Huh? You've obviously never involved yourself in Chromium development. It's easy to get started and to stay up to date. As with all massive projects it takes work to do so, but no more so than any of the other open source browsers.


Have you had a lot of experience in keeping your Chromium fork up to date?


Unlike Android, Chromium is mostly developed in the open. As someone who has contributed to both projects, I wouldn't say Chromium is any less welcoming to contributors than Firefox. Mozilla is a lot better at presenting themselves in a positive light. Firefox even has similar automated downloaded of binary blobs like the EME plugin.


>As someone who has contributed to both projects, I wouldn't say Chromium is any less welcoming to contributors than Firefox.

You're far more likely to have hidden discussions about features or get patches obsolete due to code drops out of the blue when trying to upstream to Chromium.

>Firefox even has similar automated downloaded of binary blobs like the EME plugin.
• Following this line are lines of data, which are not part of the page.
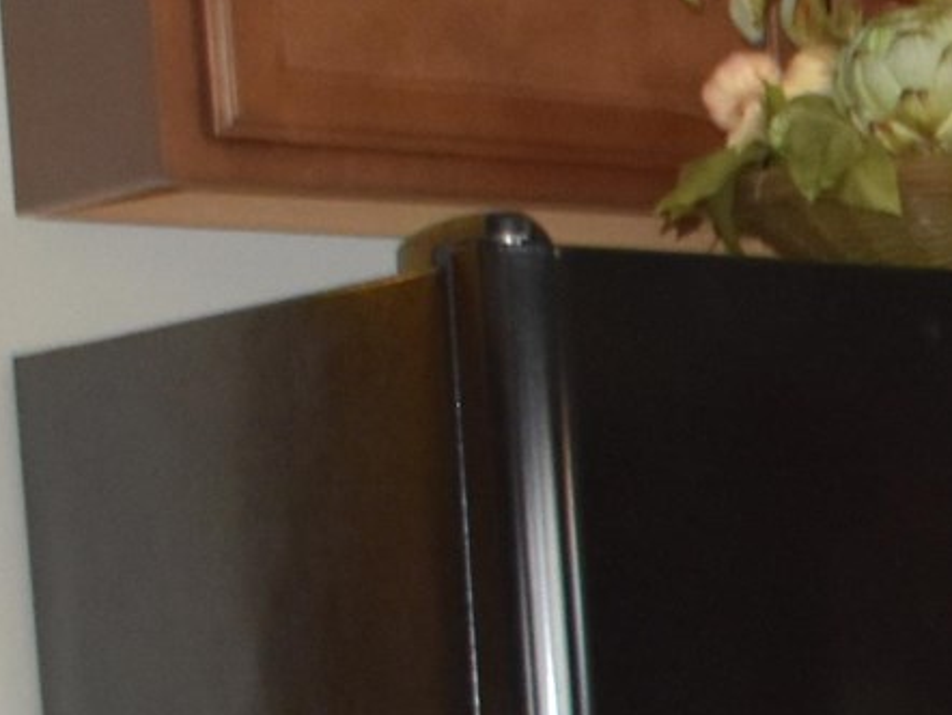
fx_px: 5238
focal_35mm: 190
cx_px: 2912
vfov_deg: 7.5
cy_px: 1510
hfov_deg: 8.6
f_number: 5.6
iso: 800
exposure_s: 1/125
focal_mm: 19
Mozilla's EME stuff was widely discussed, announced in advance, and coordinated with distros.

Not quite in the same league as this.


Oh ok. So it would be more open source if the upstream vendor contributed less.


Which part of "their behavior of dumping huge changesets and lack of documentation and communication wears everyone out." is not clear to you?


Open source vs FLOSS vs Open development vs Open leadership

Chromium seems more open development than Android anyway.